Dieta Fast: il menu 5:2

E' una dieta su cui si è a lungo dibattuto, ma c'è chi pensa sia efficace per sgonfiarsi velocemente. Scopriamo nella pratica come funziona.

Dieta 5:2

Ha fatto un certo scalpore appena è stata lanciata, questo tipo di dieta che inserisce momenti di vero e proprio digiuno è a distanza di tempo un argomento controverso. La dieta fast, detta anche 5/2, inventata dal dottor Mosley sarà poi così dura da perseguire? Vediamo insieme come è strutturata.

Come funziona?

È una dieta basata sul digiuno intermittente, perché prevede 5 giorni alla settimana in cui si possono mangiare normalmente tutti gli alimenti, senza eccezione, e 2 giorni di restrizione calorica, in cui si assumono solo 600 kcal (250 a colazione e 350 a cena) e che non devono essere consecutivi. Nei giorni di digiuno si fanno solo due piccoli pasti (concentrabili anche in uno solo), colazione e cena, per combattere la fame. Si possono assumere 2 uova sode o strapazzate e prosciutto al mattino, e pesce/carne bolliti o alla griglia con verdure scondite la sera, sempre bevendo molta acqua e tisane.

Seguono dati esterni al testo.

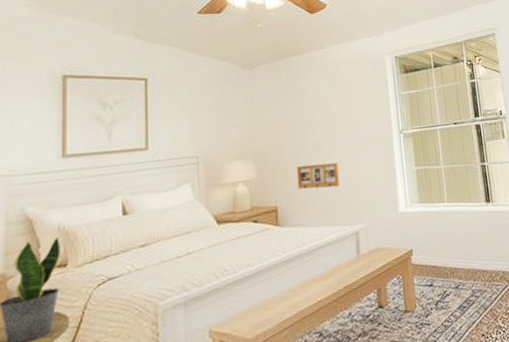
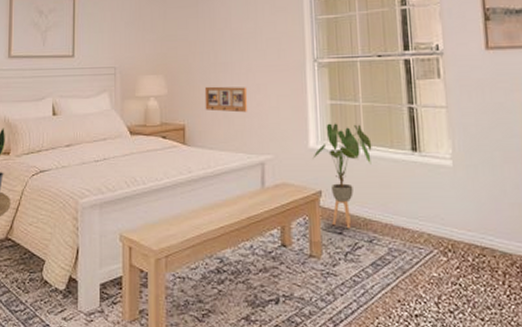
house plant: none [403,185,454,280] -> present [312,123,372,229]

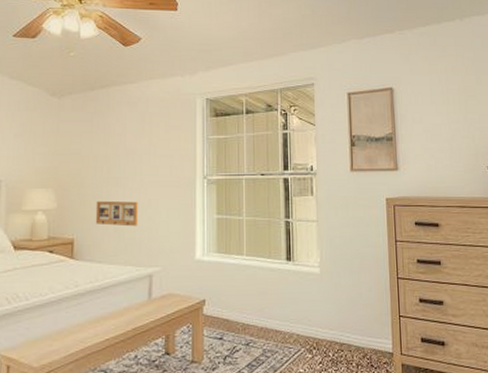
house plant: present [312,123,372,229] -> none [198,236,252,335]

Qualche esempio di menu per i giorni di digiuno: frittata di funghi e spinaci con fragole intere a colazione e tonno scottato con verdure grigliate a cena, o uova in camicia con una fetta di pane, lamponi a colazione, e salmone al forno con pomodori a cena.

Effetti

Questa strategia dietetica funziona bene, perché non priva le persone della vita sociale; non le rende irascibili o depresse; va bene per i vegetariani; garantisce un risultato duraturo, senza ripresa del peso e senza perdita di massa muscolare; migliora lo stato di salute, aumentando la resistenza a malattie come il diabete e i problemi cardiovascolari; determina un senso di benessere generale. Parte dal principio che per l’uomo il digiuno è una condizione favorevole, quindi limitare gli eccessi alimentari per qualche giorno ha un effetto disintossicante. Secondo gli studiosi anglosassoni questa dieta permette di dimagrire velocemente. Si parla infatti di ben 3 kg in meno in soli 3 giorni, sgonfiandosi e rimodellando i punti critici. È considerata perfetta al ritorno o prima delle vacanze, però come tutte le diete veloci non va seguita per periodi lunghi. Affinchè abbia realmente successo occorre prestare attenzione agli alimenti scelti si nei giorni di digiuno sia in quelli normali, in cui non si deve scegliere solo cibo spazzatura, ma concentrarsi comunque su una alimentazione variata e salutare, con ad esempio yogurt, muesli, carne bianca, pesce, frutta e verdura.

 

Controindicazioni

È sconsigliata ai minorenni, alle persone molto magre o con disordini alimentari, ai diabetici, in gravidanza ed allattamento, a coloro che hanno subito interventi chirurgici o seguono terapia anticoagulante. Alcuni esperti sconsigliano questa dieta, perchè sostengono che un taglio netto delle calorie per 18-20 ore riduca il metabolismo ed abitui l’organismo a consumare di meno.